(Task brief)
Output the listing exactly as written, apart from its pictures.

(Data for the task)
+++
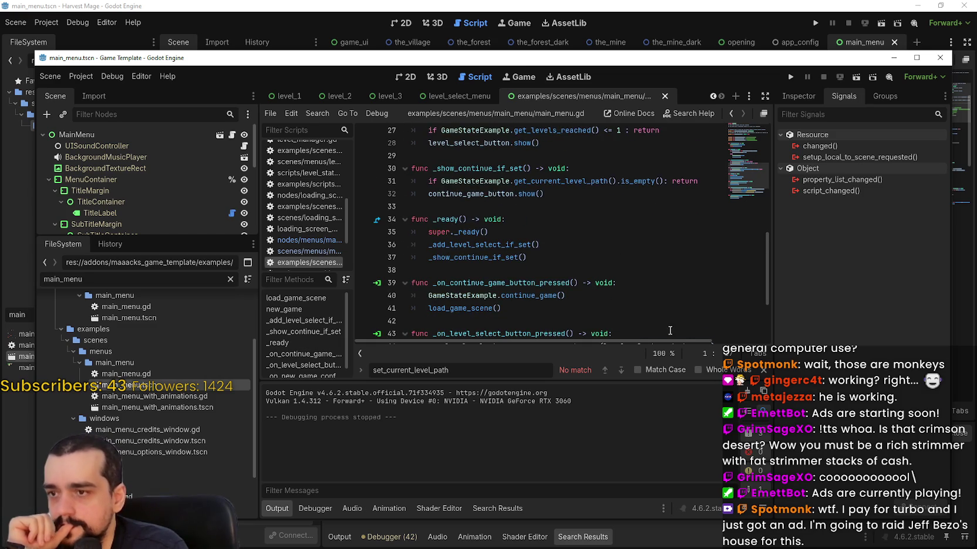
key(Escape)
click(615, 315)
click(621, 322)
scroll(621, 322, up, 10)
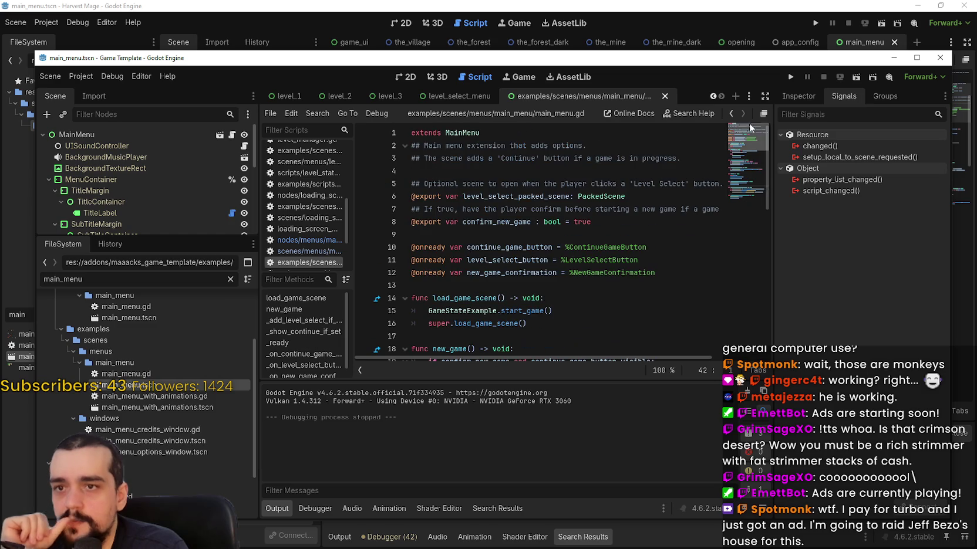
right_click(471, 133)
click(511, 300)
+++
(Output below)
key(Escape)
click(615, 315)
click(621, 322)
scroll(621, 322, up, 10)
right_click(471, 133)
click(511, 300)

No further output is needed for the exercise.